Start of Provided material

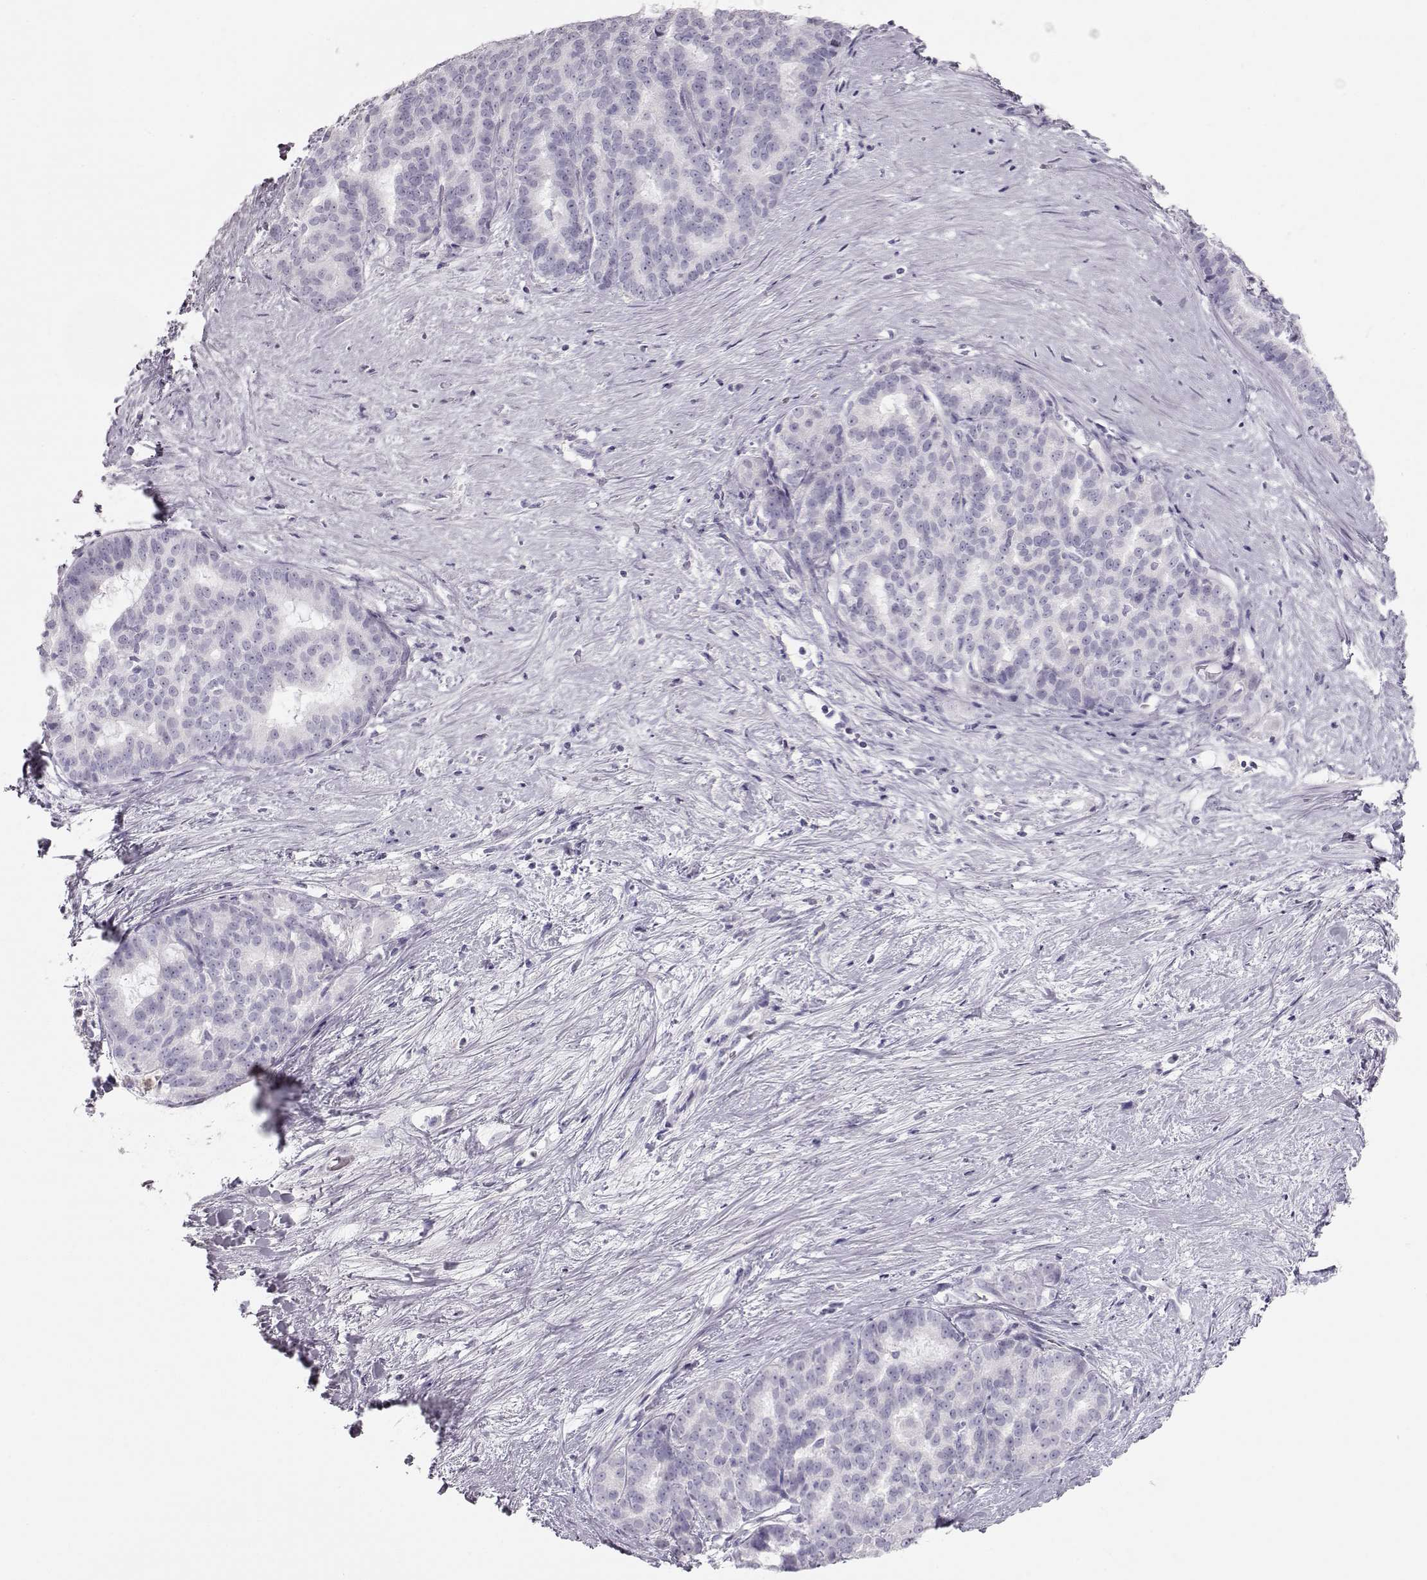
{"staining": {"intensity": "negative", "quantity": "none", "location": "none"}, "tissue": "liver cancer", "cell_type": "Tumor cells", "image_type": "cancer", "snomed": [{"axis": "morphology", "description": "Cholangiocarcinoma"}, {"axis": "topography", "description": "Liver"}], "caption": "Cholangiocarcinoma (liver) was stained to show a protein in brown. There is no significant staining in tumor cells.", "gene": "MIP", "patient": {"sex": "female", "age": 47}}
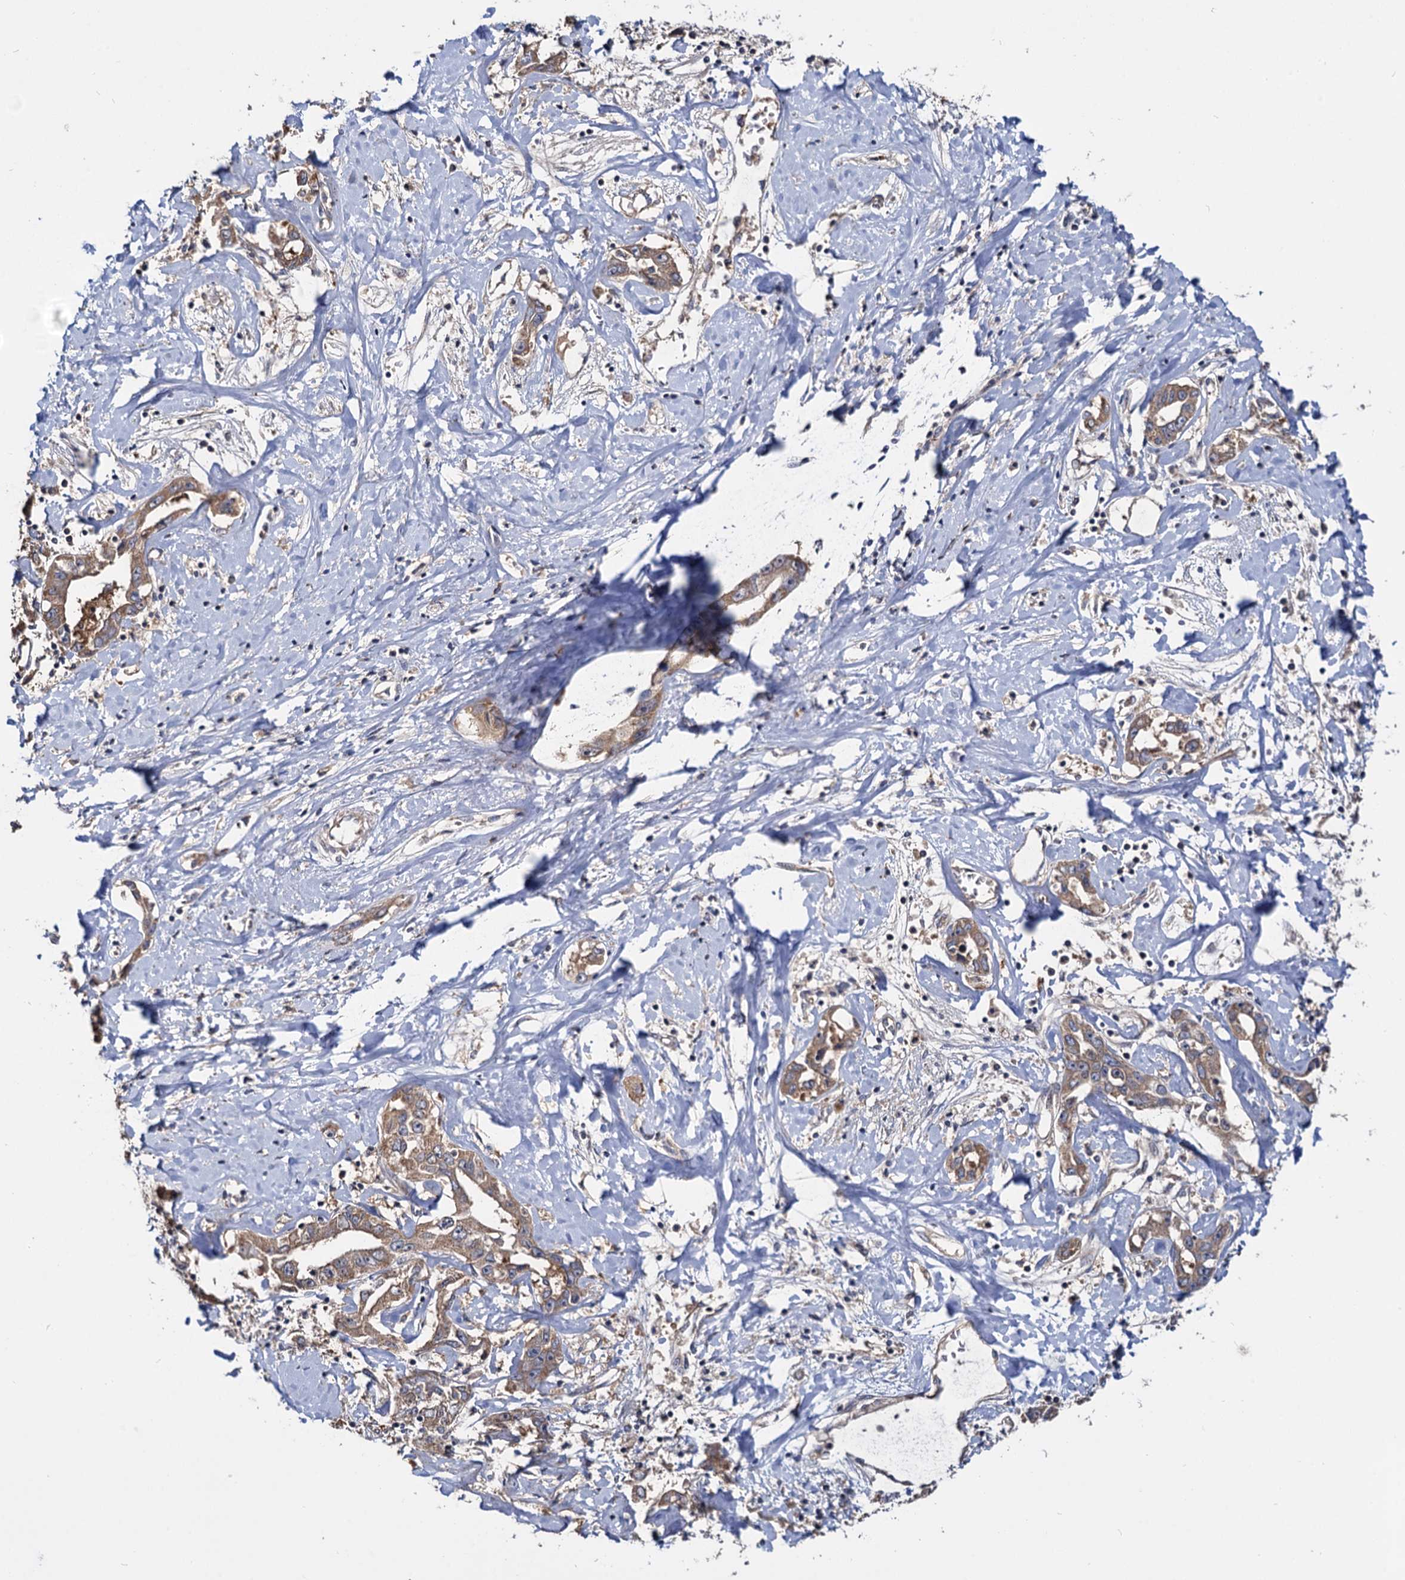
{"staining": {"intensity": "weak", "quantity": ">75%", "location": "cytoplasmic/membranous"}, "tissue": "liver cancer", "cell_type": "Tumor cells", "image_type": "cancer", "snomed": [{"axis": "morphology", "description": "Cholangiocarcinoma"}, {"axis": "topography", "description": "Liver"}], "caption": "Immunohistochemical staining of cholangiocarcinoma (liver) shows low levels of weak cytoplasmic/membranous protein positivity in about >75% of tumor cells.", "gene": "CEP192", "patient": {"sex": "male", "age": 59}}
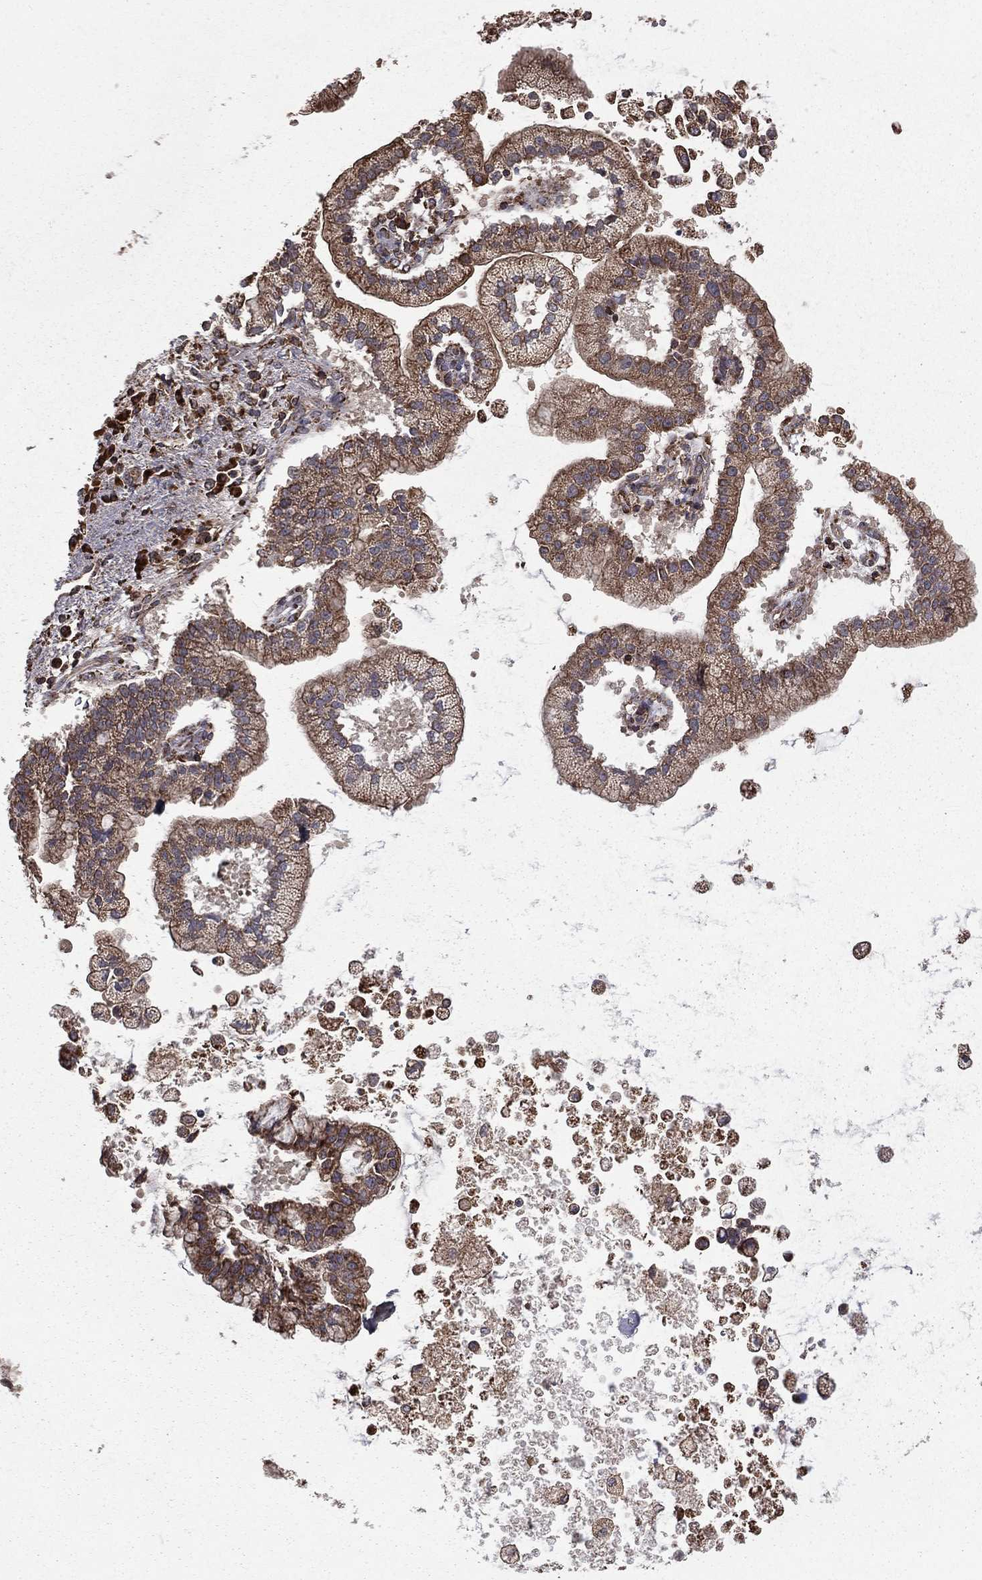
{"staining": {"intensity": "moderate", "quantity": ">75%", "location": "cytoplasmic/membranous"}, "tissue": "liver cancer", "cell_type": "Tumor cells", "image_type": "cancer", "snomed": [{"axis": "morphology", "description": "Cholangiocarcinoma"}, {"axis": "topography", "description": "Liver"}], "caption": "Liver cancer (cholangiocarcinoma) stained with immunohistochemistry displays moderate cytoplasmic/membranous expression in approximately >75% of tumor cells.", "gene": "OLFML1", "patient": {"sex": "male", "age": 50}}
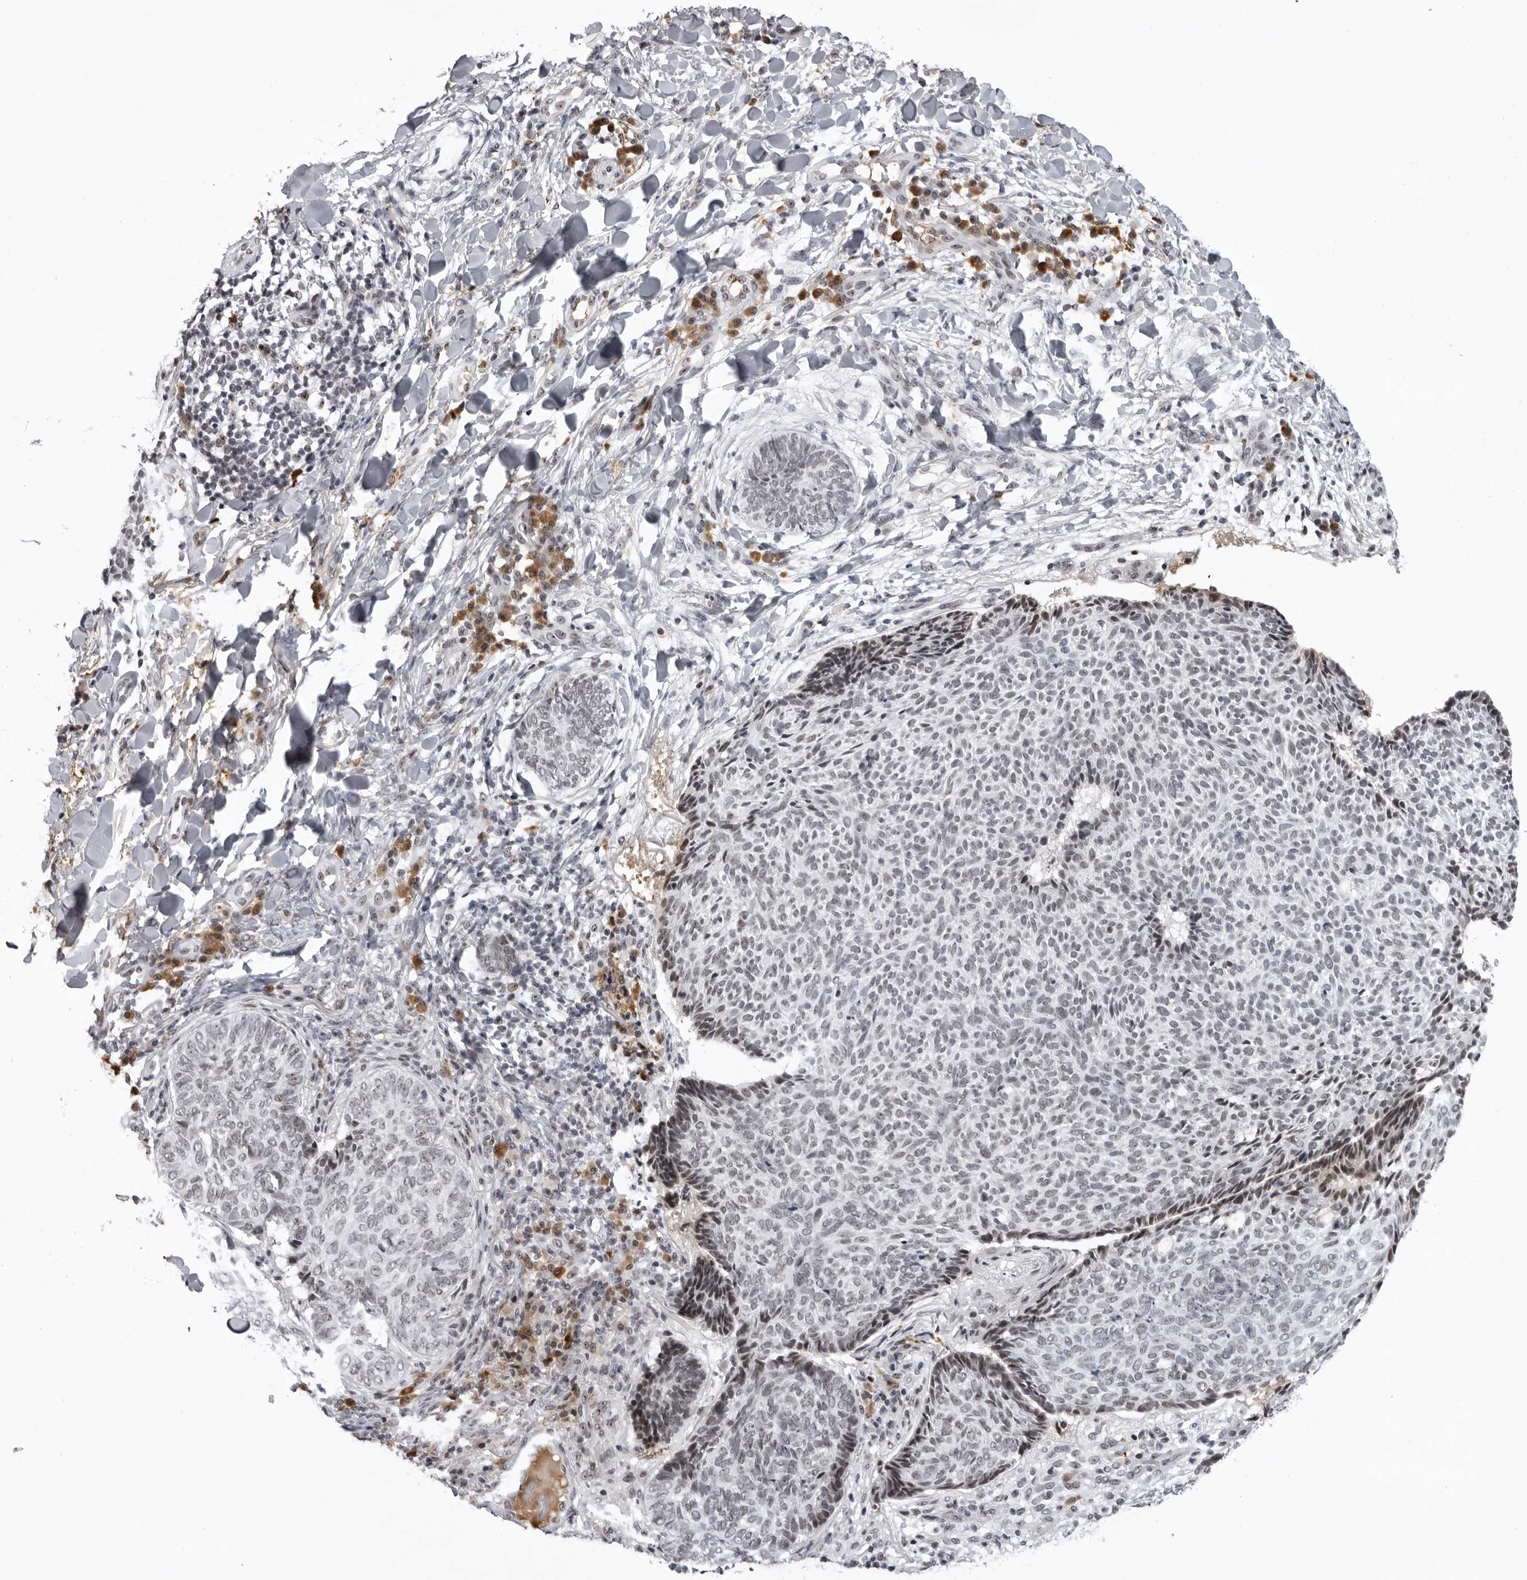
{"staining": {"intensity": "weak", "quantity": "25%-75%", "location": "nuclear"}, "tissue": "skin cancer", "cell_type": "Tumor cells", "image_type": "cancer", "snomed": [{"axis": "morphology", "description": "Normal tissue, NOS"}, {"axis": "morphology", "description": "Basal cell carcinoma"}, {"axis": "topography", "description": "Skin"}], "caption": "IHC micrograph of neoplastic tissue: human skin cancer stained using immunohistochemistry reveals low levels of weak protein expression localized specifically in the nuclear of tumor cells, appearing as a nuclear brown color.", "gene": "EXOSC10", "patient": {"sex": "male", "age": 50}}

End of Provided material

# What you have to do
All of the listing should be transcribed exactly, but none of its images.

# Answer section
{"staining": {"intensity": "negative", "quantity": "none", "location": "none"}, "tissue": "liver cancer", "cell_type": "Tumor cells", "image_type": "cancer", "snomed": [{"axis": "morphology", "description": "Cholangiocarcinoma"}, {"axis": "topography", "description": "Liver"}], "caption": "Cholangiocarcinoma (liver) was stained to show a protein in brown. There is no significant staining in tumor cells.", "gene": "MIP", "patient": {"sex": "female", "age": 47}}
{"staining": {"intensity": "weak", "quantity": ">75%", "location": "cytoplasmic/membranous"}, "tissue": "liver cancer", "cell_type": "Tumor cells", "image_type": "cancer", "snomed": [{"axis": "morphology", "description": "Cholangiocarcinoma"}, {"axis": "topography", "description": "Liver"}], "caption": "Immunohistochemical staining of cholangiocarcinoma (liver) shows low levels of weak cytoplasmic/membranous protein positivity in about >75% of tumor cells.", "gene": "CEP192", "patient": {"sex": "male", "age": 59}}
{"staining": {"intensity": "moderate", "quantity": ">75%", "location": "cytoplasmic/membranous"}, "tissue": "liver cancer", "cell_type": "Tumor cells", "image_type": "cancer", "snomed": [{"axis": "morphology", "description": "Cholangiocarcinoma"}, {"axis": "topography", "description": "Liver"}], "caption": "Liver cancer (cholangiocarcinoma) stained with immunohistochemistry displays moderate cytoplasmic/membranous expression in approximately >75% of tumor cells.", "gene": "OLFML1", "patient": {"sex": "male", "age": 50}}
{"staining": {"intensity": "weak", "quantity": "25%-75%", "location": "nuclear"}, "tissue": "skin cancer", "cell_type": "Tumor cells", "image_type": "cancer", "snomed": [{"axis": "morphology", "description": "Normal tissue, NOS"}, {"axis": "morphology", "description": "Basal cell carcinoma"}, {"axis": "topography", "description": "Skin"}], "caption": "IHC micrograph of neoplastic tissue: human skin cancer stained using immunohistochemistry reveals low levels of weak protein expression localized specifically in the nuclear of tumor cells, appearing as a nuclear brown color.", "gene": "EXOSC10", "patient": {"sex": "male", "age": 50}}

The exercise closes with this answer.